Why the internet went down for 2.5 hours yesterday

Overview of the Internet Outage 00:00

  • A wide range of popular services including Discord, Google Cloud, and Spotify experienced downtime, leading to concerns about reliance on a few major providers.
  • The speaker expresses fear regarding the centralization of internet services and discusses the financial impact of the outage.

Sponsorship and Post Hog 00:49

  • The speaker introduces Post Hog, an analytics and feature management tool, and shares how it has been beneficial for their project T3 Chat.

Core Internet Infrastructure 02:35

  • Discussion on the major cloud service providers: AWS, Google Cloud, Azure, and Cloudflare, noting that Azure was not affected.
  • AWS experienced some issues but no definitive reports confirm a major outage.

Causes of the Outage 04:54

  • Cloudflare and Google Cloud faced outages due to Cloudflare's Worker KV service failing, which is critical for many of its products.
  • The speaker clarifies that the outage was not due to a security event and there was no data loss.

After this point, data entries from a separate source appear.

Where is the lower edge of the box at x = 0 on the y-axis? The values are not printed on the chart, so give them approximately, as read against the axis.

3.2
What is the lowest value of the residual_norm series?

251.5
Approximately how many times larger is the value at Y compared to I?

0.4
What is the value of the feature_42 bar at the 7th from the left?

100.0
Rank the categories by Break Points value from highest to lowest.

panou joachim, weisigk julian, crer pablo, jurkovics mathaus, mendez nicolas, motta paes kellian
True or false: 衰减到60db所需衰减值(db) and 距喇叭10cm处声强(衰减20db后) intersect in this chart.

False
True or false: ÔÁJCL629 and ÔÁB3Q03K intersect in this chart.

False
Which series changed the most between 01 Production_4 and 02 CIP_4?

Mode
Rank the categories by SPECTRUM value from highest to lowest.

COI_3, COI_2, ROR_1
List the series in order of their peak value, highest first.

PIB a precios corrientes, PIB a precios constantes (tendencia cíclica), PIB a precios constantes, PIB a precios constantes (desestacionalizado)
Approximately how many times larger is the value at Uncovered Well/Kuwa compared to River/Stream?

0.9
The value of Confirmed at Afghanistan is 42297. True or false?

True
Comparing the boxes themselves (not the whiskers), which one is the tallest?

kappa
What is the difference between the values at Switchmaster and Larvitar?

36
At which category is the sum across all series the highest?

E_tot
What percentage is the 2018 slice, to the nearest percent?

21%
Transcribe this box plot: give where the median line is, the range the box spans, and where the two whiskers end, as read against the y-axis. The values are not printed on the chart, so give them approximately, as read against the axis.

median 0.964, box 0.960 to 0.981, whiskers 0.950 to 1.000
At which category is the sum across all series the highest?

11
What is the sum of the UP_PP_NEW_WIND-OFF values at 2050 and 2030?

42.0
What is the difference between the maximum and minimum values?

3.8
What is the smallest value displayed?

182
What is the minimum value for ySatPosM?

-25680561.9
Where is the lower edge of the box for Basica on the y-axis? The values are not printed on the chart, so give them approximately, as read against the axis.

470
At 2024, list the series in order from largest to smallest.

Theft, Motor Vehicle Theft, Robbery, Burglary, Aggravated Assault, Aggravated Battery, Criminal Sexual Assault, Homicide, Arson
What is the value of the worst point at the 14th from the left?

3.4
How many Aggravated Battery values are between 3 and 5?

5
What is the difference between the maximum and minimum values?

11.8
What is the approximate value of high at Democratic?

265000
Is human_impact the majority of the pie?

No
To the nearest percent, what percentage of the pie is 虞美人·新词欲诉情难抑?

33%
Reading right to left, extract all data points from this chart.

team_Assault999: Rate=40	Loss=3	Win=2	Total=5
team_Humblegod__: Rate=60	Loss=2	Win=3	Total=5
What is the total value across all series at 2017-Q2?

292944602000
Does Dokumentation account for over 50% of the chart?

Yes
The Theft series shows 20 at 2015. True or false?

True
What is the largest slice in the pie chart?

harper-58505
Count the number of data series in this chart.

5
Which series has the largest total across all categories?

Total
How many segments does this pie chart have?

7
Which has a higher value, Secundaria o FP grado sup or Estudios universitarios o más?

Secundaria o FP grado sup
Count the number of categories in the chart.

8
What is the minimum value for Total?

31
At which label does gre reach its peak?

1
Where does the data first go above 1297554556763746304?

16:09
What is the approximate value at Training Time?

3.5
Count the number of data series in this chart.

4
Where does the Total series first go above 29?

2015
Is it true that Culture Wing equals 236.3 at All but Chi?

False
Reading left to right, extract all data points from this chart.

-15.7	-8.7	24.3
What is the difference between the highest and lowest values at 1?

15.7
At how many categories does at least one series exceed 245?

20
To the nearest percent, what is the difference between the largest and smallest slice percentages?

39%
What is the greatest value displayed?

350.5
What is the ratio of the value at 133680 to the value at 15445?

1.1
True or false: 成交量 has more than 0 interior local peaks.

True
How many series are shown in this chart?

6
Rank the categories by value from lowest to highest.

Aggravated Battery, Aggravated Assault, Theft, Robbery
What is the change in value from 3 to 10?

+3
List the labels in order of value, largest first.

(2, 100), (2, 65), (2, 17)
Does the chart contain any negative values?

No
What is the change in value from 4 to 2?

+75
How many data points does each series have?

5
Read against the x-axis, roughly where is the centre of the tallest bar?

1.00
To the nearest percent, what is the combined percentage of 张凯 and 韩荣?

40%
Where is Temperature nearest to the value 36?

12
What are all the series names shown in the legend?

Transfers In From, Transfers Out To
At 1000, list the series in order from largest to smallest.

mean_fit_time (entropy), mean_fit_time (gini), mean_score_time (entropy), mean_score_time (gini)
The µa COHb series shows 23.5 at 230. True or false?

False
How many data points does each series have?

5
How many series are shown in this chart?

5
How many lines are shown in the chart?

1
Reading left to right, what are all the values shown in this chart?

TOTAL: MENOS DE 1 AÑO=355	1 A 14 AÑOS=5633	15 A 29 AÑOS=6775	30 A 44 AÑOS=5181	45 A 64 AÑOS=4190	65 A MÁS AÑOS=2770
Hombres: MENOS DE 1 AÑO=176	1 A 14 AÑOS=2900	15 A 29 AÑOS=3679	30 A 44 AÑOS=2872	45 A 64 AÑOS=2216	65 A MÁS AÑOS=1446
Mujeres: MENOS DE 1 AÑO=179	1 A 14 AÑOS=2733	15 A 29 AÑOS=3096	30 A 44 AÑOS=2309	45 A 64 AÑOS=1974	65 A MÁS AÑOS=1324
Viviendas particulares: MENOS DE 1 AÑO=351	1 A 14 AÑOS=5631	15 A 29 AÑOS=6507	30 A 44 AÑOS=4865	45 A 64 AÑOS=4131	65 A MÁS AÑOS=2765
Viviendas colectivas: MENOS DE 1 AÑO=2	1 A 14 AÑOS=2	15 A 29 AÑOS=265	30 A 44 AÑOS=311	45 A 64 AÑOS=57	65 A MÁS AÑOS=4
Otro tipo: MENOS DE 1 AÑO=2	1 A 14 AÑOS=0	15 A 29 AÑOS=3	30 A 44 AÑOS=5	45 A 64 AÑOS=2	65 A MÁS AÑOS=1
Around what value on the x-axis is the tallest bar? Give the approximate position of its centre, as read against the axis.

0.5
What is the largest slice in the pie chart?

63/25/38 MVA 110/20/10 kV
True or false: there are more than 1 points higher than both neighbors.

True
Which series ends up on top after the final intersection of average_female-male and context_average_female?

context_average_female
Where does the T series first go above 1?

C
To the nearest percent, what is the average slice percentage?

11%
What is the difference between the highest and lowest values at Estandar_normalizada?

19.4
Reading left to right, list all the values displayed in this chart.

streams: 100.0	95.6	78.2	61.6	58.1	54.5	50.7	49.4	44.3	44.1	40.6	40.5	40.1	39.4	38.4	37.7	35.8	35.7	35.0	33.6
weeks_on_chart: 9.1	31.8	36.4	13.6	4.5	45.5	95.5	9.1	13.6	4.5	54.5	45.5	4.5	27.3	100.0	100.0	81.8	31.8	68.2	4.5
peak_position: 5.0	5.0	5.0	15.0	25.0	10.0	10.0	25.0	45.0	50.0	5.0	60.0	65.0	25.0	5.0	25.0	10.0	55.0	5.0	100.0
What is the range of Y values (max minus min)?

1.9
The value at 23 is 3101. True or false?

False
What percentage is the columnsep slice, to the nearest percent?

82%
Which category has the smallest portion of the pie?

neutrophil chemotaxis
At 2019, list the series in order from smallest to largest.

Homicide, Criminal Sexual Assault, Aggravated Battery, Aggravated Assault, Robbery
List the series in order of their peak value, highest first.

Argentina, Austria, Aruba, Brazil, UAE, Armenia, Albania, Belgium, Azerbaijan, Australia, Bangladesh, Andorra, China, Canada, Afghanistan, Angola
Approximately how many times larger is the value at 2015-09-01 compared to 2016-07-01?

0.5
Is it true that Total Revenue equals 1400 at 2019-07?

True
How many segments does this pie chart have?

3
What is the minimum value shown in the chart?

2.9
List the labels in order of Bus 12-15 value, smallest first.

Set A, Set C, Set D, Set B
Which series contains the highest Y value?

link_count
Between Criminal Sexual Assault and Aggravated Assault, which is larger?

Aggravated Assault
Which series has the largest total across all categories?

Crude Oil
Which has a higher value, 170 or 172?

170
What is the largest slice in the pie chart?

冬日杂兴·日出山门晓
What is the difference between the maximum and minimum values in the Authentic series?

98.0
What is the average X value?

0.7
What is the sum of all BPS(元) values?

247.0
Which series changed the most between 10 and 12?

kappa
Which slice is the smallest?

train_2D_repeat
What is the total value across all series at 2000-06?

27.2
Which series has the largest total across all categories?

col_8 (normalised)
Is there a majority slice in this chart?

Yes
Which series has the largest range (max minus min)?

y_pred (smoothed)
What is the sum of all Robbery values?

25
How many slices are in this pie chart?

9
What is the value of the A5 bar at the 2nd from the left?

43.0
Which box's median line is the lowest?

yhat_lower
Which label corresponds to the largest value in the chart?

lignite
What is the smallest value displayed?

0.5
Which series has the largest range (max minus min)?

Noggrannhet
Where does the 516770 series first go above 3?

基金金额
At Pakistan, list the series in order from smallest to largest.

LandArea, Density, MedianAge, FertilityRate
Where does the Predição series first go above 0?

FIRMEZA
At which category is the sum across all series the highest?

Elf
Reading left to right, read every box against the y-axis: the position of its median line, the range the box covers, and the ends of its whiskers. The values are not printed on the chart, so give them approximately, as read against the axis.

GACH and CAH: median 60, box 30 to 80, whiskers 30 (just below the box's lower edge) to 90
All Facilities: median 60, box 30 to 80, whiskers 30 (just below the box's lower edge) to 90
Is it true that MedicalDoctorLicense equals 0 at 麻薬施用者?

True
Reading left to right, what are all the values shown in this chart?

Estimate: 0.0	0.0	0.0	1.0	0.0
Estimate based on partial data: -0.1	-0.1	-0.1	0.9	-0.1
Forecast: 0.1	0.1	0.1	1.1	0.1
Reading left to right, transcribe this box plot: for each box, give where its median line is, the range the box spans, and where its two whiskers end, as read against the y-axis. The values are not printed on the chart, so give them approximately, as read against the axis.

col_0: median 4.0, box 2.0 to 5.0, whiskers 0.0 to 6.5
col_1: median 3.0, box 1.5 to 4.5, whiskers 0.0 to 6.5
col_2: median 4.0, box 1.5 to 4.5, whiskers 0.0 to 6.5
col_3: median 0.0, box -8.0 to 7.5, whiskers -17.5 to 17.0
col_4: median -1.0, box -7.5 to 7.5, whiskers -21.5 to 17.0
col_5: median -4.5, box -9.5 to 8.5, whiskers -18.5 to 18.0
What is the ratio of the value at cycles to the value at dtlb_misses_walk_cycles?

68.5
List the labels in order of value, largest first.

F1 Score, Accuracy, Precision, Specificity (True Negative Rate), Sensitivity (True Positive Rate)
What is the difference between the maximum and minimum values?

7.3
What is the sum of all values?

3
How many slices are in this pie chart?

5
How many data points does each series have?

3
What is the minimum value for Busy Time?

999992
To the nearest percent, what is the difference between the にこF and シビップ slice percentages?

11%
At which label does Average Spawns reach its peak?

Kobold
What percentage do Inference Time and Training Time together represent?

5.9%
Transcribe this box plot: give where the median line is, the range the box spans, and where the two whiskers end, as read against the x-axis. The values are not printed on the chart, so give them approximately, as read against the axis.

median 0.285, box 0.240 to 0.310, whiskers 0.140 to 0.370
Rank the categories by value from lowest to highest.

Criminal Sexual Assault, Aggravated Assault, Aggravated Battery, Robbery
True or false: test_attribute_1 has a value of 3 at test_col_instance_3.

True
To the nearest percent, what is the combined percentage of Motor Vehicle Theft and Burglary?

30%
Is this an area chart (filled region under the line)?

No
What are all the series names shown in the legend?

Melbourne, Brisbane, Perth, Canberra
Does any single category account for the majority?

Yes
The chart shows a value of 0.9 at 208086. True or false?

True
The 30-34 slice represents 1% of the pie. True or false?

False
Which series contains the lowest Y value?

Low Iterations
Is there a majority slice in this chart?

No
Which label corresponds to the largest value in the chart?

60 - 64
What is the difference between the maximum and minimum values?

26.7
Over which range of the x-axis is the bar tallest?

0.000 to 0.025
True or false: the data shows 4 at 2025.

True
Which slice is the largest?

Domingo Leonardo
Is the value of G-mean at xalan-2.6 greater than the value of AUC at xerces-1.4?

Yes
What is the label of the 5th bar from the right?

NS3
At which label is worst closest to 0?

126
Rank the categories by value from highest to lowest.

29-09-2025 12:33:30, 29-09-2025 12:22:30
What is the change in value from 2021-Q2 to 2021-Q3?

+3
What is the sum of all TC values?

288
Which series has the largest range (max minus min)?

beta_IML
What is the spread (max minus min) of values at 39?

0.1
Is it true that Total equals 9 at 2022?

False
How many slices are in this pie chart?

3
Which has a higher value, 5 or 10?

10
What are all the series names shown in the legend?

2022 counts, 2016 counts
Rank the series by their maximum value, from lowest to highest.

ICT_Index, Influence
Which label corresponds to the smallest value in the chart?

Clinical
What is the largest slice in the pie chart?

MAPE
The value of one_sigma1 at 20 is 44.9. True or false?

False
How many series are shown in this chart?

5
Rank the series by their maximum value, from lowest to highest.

Impact and Affected Services 12:08

  • The outage lasted 2 hours and 28 minutes, affecting all Cloudflare customers using the impacted services.
  • Key services affected included access management, image uploads, and real-time streaming, with a high failure rate for Worker KV requests.

Technical Breakdown of Worker KV 07:40

  • Worker KV is essential for many Cloudflare services, providing a key-value storage solution that many applications depend upon.
  • The outage was traced back to a failure in the underlying storage infrastructure that Worker KV relies on.

Response and Recovery Actions 26:02

  • Cloudflare's team worked quickly to identify the cause and began efforts to remove the dependency on Worker KV as the outage unfolded.
  • Services gradually began to recover as the underlying storage infrastructure was restored.

Future Improvements 28:02

  • Cloudflare plans to improve the resiliency of its services, focusing on reducing dependencies on single providers and enhancing storage infrastructure.
  • Strategies will include better redundancy for Worker KV and tools to manage service availability during outages.

Conclusion 31:01

  • The speaker commends Cloudflare for their transparency and ownership of the incident, highlighting the lessons learned from the outage.
  • Acknowledges the importance of owning the reliability of services provided to users and hopes for a more resilient internet infrastructure in the future.